**What is being asked:** Translate this sentence from the forum thread about visualizing 4D occupancy into Spanish: "Would you please release the code for visualizing the 4D occupancy as well?"

Closed bbzh closed 1 year ago

bbzh commented 1 year ago

Hi, Thanks for the great work. Would you please release the code for visualizing the 4D occupancy as well?

tarashakhurana commented 1 year ago

Unfortunately, I won't be able to support the visualization code but here is a snippet to threshold the predicted occupancy and visualize it as a point cloud:

def color_by_z(pts, pc_range, cmap):            
    cmap = plt.get_cmap(cmap)                                                                                                                                                                    
    z = pts[:, 2]                                                                                                                                      
    z_min, z_max = pc_range[2], pc_range[5]
    n_z = (z - z_min) / (z_max - z_min)                                                         
    n_z = np.maximum(0, np.minimum(1, n_z))
    return cmap(n_z)[:, :3]

def get_occupancy_as_pcd(pog, thresh, voxel_size, pc_range, cmap):                                 
    def grid_to_pts(X, x_min, y_min, z_min, voxel_size):                                                                                                                                         
        pz, py, px = np.nonzero(X >= thresh)
        xx = px * voxel_size + x_min                                                            
        yy = py * voxel_size + y_min           
        zz = pz * voxel_size + z_min                                                            
        pts = np.stack((xx, yy, zz)).T
        return pts                                                                              

    x_min, y_min, z_min = pc_range[:3]                                                          
    pcds = []                                                                                   
    for t in range(len(pog)):                                                                   
        pred = (pog[t] >= thresh)                                                               
        pts = grid_to_pts(pred, x_min, y_min, z_min, voxel_size)         
        colors = color_by_z(pts, pc_range, cmap)                                                
        pcds.append((pts, colors))                                                       
    return pcds

thresh was set to 0.5. pog should already be getting returned from the model file if you put on the mode as testing.

**Information supplied:**
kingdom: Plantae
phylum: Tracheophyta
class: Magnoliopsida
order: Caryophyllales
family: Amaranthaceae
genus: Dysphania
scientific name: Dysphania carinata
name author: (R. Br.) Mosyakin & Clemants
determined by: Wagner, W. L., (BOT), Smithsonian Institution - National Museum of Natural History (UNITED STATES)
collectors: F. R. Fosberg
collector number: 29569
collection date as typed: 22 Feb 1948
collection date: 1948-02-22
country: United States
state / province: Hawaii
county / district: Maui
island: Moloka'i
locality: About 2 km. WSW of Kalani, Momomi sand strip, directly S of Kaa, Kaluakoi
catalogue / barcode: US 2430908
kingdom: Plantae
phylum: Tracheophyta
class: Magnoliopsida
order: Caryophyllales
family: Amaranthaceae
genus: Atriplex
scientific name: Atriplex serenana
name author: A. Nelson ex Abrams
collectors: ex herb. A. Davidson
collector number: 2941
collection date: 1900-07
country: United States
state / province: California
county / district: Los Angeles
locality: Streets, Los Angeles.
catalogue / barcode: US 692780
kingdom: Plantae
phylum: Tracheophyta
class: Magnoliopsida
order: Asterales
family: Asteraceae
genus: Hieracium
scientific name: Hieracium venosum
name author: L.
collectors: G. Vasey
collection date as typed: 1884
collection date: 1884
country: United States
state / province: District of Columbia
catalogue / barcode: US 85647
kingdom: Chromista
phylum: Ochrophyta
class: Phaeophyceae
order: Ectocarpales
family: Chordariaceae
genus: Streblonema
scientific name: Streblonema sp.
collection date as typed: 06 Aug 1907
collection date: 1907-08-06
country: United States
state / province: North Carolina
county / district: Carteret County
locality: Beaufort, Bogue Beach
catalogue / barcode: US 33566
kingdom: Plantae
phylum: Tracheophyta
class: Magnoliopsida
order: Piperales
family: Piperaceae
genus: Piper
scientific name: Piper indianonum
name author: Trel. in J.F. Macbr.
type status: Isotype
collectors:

**Task output:** ¿Podrían, por favor, publicar también el código para visualizar la ocupación 4D?